Muhammad Annas Hashmi, DevRel at Daytona

Outline:
The 'episode' (short, stateless, resettable) has been RL's foundational abstraction since ATARI. It underpins the Gym API, GRPO, PPO, & the conventional sandbox lifecycle. Today's agents no longer fit it. Tasks span for days; the env state at hour 18 of an agent session with warm caches, installed deps, live processes, open sockets, dirty git tree, is worth hours of wall clock to reproduce.

Three things are scaling simultaneously. Rollout horizon: seconds -> days. Env state: disposable between episodes -> first-class learning substrate.
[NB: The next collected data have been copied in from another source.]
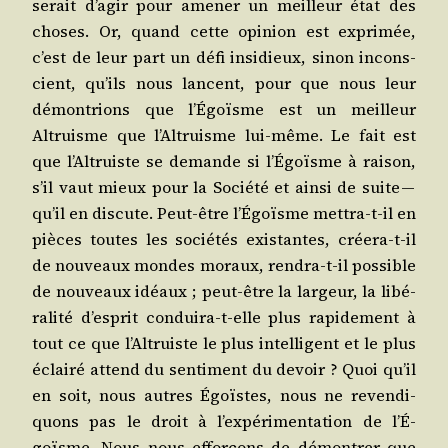
se­rait d’a­gir pour ame­ner un meilleur état des
choses. Or, quand cette opi­nion est expri­mée,
c’est de leur part un défi insi­dieux, sinon incons­
cient, qu’ils nous lancent, pour que nous leur
démon­trions que l’É­goïsme est un meilleur
Altruisme que l’Al­truisme lui-même. Le fait est
que l’Al­truiste se demande si l’É­goïsme à rai­son,
s’il vaut mieux pour la Socié­té et ain­si de suite —
qu’il en dis­cute. Peut-être l’É­goïsme met­tra-t-il en
pièces toutes les socié­tés exis­tantes, crée­ra-t-il
de nou­veaux mondes moraux, ren­dra-t-il pos­sible
de nou­veaux idéaux ; peut-être la lar­geur, la libé­
ra­li­té d’es­prit condui­ra-t-elle plus rapi­de­ment à
tout ce que l’Al­truiste le plus intel­li­gent et le plus
éclai­ré attend du sen­ti­ment du devoir ? Quoi qu’il
en soit, nous autres Égoïstes, nous ne reven­di­
quons pas le droit à l’ex­pé­ri­men­ta­tion de l’É­
goïsme. Nous nous effor­çons de démon­trer que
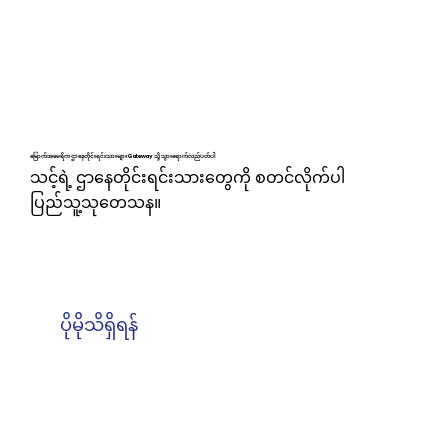
မြောက်အမေရိက ဌာနေတိုင်းရင်းသားများ Gateway သို့ သွားရောက်လည်ပတ်ပါ
သင့်ရဲ့ ဌာနေတိုင်းရင်းသားတွေကို စတင်လိုက်ပါ
ပြည်သူ့သုတေသန။
ပိုမိုသိရှိရန်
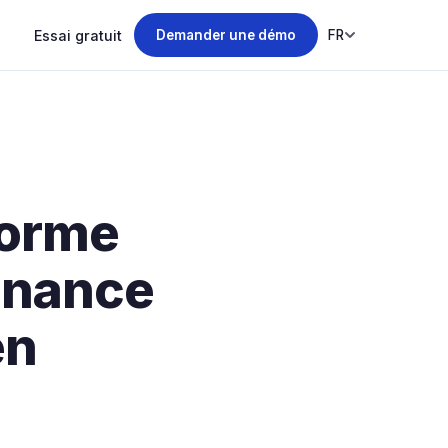
Essai gratuit
FR
Demander une démo
forme
enance
en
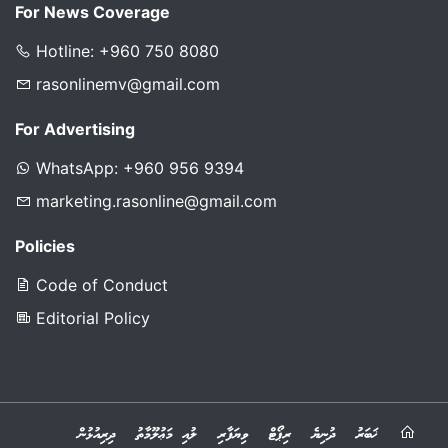
For News Coverage
Hotline: +960 750 8080
rasonlinemv@gmail.com
For Advertising
WhatsApp: +960 956 9394
marketing.rasonline@gmail.com
Policies
Code of Conduct
Editorial Policy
Branching: absent in modern LLM-RL -> speculative fork trees. Each stresses the inherited toolkit in a different way, & all three have been gated on the same missing primitives: VMs you can fork cheaply, pause without killing processes, snapshot mid-run, & resume hours later.
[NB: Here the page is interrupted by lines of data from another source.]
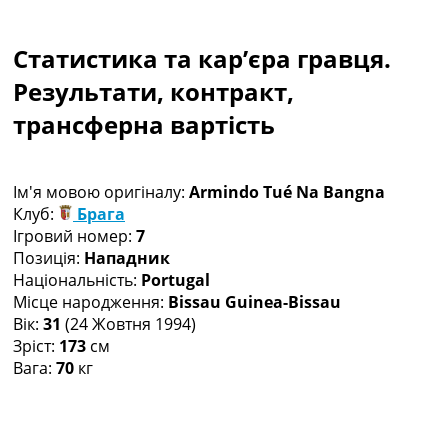
Колективний прогноз
Турніри
Статистика та кар’єра гравця.
Чемпіонат Світу
Україна. Прем’єр-Ліга
Результати, контракт,
Україна. Перша Ліга
трансферна вартість
Ліга Чемпіонів
Англія. Прем’єр-Ліга
Іспанія. Ла Ліга
Ім'я мовою оригіналу:
Armindo Tué Na Bangna
Ще Турніри >>>
Клуб:
Брага
Таблиці
Ігровий номер:
7
Чемпіонат Світу. Турнирні таблиці
Позиція:
Нападник
Таблиця УПЛ
Національність:
Portugal
Перша Ліга
Місце народження:
Bissau Guinea-Bissau
Таблиця АПЛ
Вік:
31
(24 Жовтня 1994)
Таблиця Ла Ліги
Зріст:
173
см
Таблиця Ліги Чемпіонів
Вага:
70
кг
Всі таблиці >>>
Рейтинги
Рейтинг країн УЄФА
Рейтинг клубів УЄФА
This talk walks through what opens up when those primitives become available. Live demo of long-horizon sessionful rollouts, mid-trajectory forking, & cross-calendar-time training. The research questions that follow (long-horizon benchmarks, speculative RL algorithms, event-driven training, to name a few) are where the next wave of agent RL gets built.

5:50 pm - 6:05 pm
Talk "Closing the Visibility Gap: Lessons from Safety Critical Agentic Systems"
Vivek Pandit, Frontier AI Lead at Turing

Outline:
AI agents are moving from demos to production, but their success depends on how well we can evaluate, benchmark, & trust them in high stakes workflows. This talk explores why traditional software metrics & static benchmarks fall short for agentic systems, especially when agents must reason, plan, call tools, recover from failure, & operate over long horizons. I'll argue for evaluation frameworks that treat execution traces, reasoning trajectories, & tool interactions as first class signals, alongside outcome based metrics such as task success, pass rates, coverage, & behavioral robustness.
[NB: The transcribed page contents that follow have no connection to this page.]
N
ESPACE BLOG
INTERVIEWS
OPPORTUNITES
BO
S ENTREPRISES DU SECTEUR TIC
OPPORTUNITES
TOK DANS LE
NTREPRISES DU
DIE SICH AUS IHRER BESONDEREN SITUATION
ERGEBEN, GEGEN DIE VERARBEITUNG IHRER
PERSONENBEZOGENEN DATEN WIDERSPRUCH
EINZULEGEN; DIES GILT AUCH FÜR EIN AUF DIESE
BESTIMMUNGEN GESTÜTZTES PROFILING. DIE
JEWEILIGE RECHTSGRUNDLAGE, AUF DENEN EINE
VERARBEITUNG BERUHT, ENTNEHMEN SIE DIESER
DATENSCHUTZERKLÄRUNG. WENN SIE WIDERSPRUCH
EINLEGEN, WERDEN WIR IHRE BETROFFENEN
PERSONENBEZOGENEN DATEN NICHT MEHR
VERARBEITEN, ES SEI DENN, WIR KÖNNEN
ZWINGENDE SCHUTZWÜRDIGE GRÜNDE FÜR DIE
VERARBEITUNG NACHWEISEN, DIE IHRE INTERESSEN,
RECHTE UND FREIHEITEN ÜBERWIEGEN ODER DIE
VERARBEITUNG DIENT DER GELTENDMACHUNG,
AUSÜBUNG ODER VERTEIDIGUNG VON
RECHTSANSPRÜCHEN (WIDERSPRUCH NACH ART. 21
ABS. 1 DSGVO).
To ground these ideas, the talk draws from chip design verification, where over 60% of development time is spent validating design intent against complex specifications. Verification is not just a tooling problem but a reasoning problem, making it a strong testbed for agent evaluation. I'll share lessons from building agents that interoperate with EDA toolchains, coordinate across stages like mental model formation, test planning, testbench generation, & run & debug, & use auto correction loops to safely adapt from tool feedback. The broader lesson is that better observability & domain aware benchmarking are essential for deploying reliable agents in production.

6:05 pm - 6:20 pm
Talk "TBA"
Jay Ram, Founder & CEO at hud YC W25)

Outline:
TBA

6:20 pm - 6:35 pm
Talk "Building Production RL Training Pipelines with Scalable Sandboxes for Agent Execution"
Andy Lyu, Co-Founder & CTO at Osmosis (YC W25)

Outline:
Osmosis is building an RL platform that enables developers to easily fine-tune open source models that can outperform foundation models. A core RL infrastructure challenge is container orchestration (i.e. spinning up & terminating thousands rapidly). We discuss how we designed a production-grade RL pipeline to train Qwen3.5 MoE models, specifically covering our usage of FP8 quantization, LoRA RL, & Daytona sandboxes.

6:35 pm - 6:50 pm
"Automating Benchmark Design"
Zhengyang (Jason) Qi, Research Scientist at Snorkel AI

Outline:

The talk will cover how we actively design evaluations through iterative rollouts, & I'll also discuss how Daytona integrates with this workflow as well as helps us with Terminal Bench & Harbor rollouts.

6:50 pm - 8:30 pm
Networking
With food & beverages

________________________

About event
An engaging meetup designed for AI researchers to connect, share ideas, & explore the latest advancements in artificial intelligence. The event features informal networking, short talks, & discussions on current research trends, fostering collaboration & knowledge exchange within the AI community.